Konsequent ist es Gregor Dalal als George, der schauspielerisch wie mit gepflegtem Bariton stimmlich überzeugend die Bühne beherrscht. Floor Krijnen ist ihm als Giulietta eine angemessene Partnerin, Deike Darrelmann mit jugendlichem Sopran eine stimmige Jenny. Katja Berg als Rose und Mark Roy Luykx als Alex sind probate, etwas durchdringende Musical-Stimmen, die in den strahlenden Höhen mit den Tücken der Übertragungstechnik zu kämpfen haben.
So harmlos wie die Inszenierung ist auch die Musik von Andrew Lloyd Webber. die durchwegs im Parlando-Stil mit vielen Anklängen an Webbers eigene Kompositionen und die mancher seiner Kollegen dahinplätschert.

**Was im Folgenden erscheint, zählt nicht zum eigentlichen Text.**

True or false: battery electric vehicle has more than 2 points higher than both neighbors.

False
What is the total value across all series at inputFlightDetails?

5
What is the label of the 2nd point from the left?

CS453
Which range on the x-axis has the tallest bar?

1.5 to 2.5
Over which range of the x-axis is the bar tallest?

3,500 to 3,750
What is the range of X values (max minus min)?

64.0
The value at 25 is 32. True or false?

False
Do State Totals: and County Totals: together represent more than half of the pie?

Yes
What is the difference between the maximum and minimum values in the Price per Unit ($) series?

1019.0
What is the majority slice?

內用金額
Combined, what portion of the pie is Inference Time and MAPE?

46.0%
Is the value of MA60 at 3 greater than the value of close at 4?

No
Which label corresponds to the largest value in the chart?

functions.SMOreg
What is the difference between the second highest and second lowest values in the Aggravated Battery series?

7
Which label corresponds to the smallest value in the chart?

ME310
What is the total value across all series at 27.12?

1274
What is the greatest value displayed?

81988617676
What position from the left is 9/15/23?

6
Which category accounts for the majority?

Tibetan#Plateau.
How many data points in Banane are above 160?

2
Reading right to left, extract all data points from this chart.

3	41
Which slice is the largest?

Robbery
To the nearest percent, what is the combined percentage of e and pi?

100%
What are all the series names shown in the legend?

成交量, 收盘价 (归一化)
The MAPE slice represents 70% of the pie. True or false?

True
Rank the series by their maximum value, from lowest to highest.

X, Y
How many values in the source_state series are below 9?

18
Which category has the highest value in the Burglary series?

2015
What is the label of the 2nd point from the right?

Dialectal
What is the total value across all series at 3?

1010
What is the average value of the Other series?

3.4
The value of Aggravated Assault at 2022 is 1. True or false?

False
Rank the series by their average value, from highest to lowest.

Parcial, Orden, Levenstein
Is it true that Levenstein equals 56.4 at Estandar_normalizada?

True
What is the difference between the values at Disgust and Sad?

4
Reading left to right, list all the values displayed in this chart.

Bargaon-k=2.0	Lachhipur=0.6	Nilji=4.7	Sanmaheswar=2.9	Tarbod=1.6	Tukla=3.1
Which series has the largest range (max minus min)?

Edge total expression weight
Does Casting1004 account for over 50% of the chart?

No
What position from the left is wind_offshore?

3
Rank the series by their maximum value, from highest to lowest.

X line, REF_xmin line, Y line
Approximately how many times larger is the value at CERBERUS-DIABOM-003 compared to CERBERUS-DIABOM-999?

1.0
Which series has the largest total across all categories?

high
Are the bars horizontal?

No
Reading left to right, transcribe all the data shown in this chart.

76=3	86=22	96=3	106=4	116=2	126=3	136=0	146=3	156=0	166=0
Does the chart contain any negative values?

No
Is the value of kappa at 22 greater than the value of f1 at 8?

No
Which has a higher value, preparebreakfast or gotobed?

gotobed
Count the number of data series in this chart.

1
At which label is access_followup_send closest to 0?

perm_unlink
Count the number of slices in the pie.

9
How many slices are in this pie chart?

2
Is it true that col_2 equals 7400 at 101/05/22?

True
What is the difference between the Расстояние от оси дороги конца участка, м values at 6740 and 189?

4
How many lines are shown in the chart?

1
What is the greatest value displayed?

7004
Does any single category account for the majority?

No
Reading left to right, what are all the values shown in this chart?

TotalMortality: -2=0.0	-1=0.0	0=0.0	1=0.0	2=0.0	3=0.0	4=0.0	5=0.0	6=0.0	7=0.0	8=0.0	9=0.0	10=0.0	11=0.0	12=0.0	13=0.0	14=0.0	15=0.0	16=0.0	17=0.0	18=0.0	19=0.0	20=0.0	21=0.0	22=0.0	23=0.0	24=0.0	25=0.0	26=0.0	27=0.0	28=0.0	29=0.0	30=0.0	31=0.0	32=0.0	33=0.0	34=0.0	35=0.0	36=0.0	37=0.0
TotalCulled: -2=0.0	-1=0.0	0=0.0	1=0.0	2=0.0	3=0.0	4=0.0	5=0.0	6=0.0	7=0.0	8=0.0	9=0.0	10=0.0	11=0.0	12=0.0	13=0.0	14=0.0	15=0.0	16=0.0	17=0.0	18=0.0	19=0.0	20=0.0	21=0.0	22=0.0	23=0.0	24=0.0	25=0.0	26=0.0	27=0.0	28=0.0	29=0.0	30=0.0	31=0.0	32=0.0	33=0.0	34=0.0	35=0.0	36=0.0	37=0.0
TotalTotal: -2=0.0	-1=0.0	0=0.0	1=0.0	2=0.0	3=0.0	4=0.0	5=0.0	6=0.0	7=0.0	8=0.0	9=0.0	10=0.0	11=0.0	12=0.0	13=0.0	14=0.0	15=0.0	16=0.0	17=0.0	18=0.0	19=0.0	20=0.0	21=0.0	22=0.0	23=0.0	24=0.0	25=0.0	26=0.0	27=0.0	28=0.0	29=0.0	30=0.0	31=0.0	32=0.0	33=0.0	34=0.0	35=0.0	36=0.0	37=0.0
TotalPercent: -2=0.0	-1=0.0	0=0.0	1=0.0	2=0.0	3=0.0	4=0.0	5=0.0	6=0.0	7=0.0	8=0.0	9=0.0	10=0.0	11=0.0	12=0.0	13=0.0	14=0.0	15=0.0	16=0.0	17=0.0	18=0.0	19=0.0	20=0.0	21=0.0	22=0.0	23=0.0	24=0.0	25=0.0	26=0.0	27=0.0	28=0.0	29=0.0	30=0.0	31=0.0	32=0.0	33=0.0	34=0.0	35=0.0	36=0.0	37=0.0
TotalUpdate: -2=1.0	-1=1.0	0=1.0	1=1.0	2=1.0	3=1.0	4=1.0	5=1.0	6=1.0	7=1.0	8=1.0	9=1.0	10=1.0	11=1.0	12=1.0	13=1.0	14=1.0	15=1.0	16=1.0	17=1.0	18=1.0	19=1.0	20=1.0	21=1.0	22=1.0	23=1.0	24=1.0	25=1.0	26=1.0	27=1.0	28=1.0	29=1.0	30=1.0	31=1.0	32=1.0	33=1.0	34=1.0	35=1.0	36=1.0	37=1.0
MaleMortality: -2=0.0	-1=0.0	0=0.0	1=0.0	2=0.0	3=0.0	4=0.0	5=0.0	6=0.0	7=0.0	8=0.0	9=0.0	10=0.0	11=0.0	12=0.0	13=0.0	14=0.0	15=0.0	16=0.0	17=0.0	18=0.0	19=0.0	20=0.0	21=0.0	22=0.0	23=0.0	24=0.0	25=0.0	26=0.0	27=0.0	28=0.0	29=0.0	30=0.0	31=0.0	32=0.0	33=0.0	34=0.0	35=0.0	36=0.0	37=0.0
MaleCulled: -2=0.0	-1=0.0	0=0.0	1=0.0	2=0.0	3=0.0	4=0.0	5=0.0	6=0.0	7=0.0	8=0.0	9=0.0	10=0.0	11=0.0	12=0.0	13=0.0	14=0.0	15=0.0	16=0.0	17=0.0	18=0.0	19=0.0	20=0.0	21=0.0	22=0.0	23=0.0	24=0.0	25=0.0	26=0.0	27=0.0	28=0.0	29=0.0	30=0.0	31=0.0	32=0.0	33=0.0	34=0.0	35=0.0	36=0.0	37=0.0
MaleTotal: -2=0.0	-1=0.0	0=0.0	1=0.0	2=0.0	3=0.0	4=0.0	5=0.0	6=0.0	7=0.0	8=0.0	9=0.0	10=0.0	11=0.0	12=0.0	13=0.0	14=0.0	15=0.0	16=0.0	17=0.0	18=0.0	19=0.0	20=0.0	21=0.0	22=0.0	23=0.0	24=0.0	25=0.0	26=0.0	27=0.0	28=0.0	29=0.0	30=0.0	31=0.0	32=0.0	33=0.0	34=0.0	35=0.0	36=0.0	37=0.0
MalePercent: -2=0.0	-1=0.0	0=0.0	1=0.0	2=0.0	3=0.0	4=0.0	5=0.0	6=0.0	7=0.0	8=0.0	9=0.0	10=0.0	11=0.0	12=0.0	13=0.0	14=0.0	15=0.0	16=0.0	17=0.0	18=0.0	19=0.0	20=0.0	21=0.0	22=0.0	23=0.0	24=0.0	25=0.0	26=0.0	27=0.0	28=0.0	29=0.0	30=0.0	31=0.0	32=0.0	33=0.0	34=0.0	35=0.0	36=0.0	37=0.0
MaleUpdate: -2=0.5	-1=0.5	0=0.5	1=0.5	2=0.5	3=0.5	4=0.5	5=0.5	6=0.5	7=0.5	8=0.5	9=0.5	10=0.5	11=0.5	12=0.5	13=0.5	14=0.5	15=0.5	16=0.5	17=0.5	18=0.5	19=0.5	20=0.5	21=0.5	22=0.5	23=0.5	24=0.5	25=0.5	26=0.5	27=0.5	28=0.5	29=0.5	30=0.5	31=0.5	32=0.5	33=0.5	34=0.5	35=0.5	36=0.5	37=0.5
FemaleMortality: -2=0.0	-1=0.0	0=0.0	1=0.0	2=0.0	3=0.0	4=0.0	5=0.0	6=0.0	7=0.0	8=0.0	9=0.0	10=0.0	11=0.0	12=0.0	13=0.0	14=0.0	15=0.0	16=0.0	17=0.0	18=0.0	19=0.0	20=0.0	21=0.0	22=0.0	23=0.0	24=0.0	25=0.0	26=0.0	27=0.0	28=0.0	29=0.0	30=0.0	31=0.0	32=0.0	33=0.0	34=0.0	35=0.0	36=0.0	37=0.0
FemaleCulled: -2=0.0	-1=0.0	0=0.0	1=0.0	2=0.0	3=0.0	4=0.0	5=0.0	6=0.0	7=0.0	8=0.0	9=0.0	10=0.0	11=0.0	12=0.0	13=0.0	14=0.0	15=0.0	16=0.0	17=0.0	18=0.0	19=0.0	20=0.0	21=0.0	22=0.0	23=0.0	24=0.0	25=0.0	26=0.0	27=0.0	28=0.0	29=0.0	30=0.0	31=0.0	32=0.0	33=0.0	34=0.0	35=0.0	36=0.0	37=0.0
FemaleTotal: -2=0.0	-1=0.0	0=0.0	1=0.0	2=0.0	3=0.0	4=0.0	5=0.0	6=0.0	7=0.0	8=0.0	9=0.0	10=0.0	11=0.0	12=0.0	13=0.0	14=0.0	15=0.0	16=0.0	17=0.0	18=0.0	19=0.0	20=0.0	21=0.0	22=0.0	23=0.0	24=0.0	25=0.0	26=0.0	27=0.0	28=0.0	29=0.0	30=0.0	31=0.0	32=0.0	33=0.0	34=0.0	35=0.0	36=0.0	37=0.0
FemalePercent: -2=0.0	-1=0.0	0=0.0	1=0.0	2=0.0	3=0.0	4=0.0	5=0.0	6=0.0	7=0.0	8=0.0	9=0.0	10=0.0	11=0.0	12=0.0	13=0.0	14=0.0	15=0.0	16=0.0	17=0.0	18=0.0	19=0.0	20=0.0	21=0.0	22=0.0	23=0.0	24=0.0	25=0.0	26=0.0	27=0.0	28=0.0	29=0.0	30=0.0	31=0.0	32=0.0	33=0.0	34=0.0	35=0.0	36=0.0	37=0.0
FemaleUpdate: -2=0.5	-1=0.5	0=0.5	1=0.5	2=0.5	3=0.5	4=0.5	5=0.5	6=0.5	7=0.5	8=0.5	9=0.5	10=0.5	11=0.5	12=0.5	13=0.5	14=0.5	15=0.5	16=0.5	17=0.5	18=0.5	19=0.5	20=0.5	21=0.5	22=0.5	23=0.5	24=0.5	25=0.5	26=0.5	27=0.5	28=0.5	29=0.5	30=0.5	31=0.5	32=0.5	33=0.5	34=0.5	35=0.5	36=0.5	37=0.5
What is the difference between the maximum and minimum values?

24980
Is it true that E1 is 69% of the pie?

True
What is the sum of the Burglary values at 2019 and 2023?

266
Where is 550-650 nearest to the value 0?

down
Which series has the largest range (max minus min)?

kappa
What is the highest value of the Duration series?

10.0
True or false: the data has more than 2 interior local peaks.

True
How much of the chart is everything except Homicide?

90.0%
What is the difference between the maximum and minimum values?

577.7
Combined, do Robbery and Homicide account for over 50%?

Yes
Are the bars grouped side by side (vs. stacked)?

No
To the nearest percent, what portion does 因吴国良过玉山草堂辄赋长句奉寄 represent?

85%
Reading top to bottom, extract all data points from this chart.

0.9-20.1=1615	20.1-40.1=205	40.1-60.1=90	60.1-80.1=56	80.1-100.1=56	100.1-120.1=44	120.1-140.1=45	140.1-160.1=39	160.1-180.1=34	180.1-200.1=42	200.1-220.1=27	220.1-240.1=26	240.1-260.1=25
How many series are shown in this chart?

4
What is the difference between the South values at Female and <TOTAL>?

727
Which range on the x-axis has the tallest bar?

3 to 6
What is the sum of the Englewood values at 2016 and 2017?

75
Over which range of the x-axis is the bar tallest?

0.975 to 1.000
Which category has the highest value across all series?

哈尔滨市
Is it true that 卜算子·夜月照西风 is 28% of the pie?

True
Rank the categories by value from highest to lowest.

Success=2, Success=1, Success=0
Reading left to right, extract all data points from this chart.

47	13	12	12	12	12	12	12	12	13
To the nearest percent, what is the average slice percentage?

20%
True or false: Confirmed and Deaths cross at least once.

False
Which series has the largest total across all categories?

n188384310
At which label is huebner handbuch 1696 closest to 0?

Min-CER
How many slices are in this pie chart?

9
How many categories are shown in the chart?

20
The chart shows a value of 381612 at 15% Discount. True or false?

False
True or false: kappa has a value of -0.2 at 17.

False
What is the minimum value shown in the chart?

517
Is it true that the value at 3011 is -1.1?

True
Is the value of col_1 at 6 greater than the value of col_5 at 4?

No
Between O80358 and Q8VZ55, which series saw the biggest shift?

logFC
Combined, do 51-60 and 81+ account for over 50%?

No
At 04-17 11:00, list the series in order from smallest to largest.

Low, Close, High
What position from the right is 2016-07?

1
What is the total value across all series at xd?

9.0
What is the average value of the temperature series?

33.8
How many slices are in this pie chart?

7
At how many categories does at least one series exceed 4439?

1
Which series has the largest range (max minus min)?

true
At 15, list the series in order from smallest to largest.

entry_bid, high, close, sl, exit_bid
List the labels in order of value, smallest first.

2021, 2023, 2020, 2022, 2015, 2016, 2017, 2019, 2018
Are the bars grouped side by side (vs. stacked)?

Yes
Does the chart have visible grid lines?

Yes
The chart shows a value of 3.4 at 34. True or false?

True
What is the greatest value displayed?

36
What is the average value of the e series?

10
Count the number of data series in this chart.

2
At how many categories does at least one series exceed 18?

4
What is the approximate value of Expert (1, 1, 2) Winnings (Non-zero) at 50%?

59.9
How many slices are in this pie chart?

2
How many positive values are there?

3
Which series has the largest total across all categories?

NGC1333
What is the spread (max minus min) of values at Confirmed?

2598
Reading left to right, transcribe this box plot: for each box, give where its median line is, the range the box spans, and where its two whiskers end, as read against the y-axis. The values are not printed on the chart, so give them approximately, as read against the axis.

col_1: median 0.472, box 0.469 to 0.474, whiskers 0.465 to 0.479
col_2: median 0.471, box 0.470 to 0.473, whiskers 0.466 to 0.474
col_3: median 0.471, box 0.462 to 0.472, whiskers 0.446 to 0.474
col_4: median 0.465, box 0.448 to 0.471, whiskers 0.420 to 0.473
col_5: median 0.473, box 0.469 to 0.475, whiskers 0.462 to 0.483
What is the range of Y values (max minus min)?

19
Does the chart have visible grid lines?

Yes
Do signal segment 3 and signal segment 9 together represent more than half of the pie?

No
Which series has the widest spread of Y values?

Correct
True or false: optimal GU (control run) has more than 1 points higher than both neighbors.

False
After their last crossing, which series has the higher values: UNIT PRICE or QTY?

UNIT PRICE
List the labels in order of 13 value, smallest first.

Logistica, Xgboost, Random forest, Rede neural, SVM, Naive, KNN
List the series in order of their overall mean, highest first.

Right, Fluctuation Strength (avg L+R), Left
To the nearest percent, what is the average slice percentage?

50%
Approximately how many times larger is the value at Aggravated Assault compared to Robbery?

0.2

Von den vielen Nummern bleiben bestenfalls das leitmotivische „Liebe verändert alles“ und die an eine Tarantella erinnernde Tanz- und Chornummer (Choreinstudierung: Anton Tremmel, Choreographie: Vanni Viscusi) zu Georges Beerdigung in Erinnerung, solide vorgetragen vom Sinfonieorchester Münster unter Leitung des neuen 1. Kapellmeisters Henning Ehlert.
Nach zweieinhalb recht konventionellen Musical-Stunden war der Beifall des Premierenpublikums überschwänglich. Im Stehen dargebrachte Bravorufe für alle Beteiligten wollten nicht enden.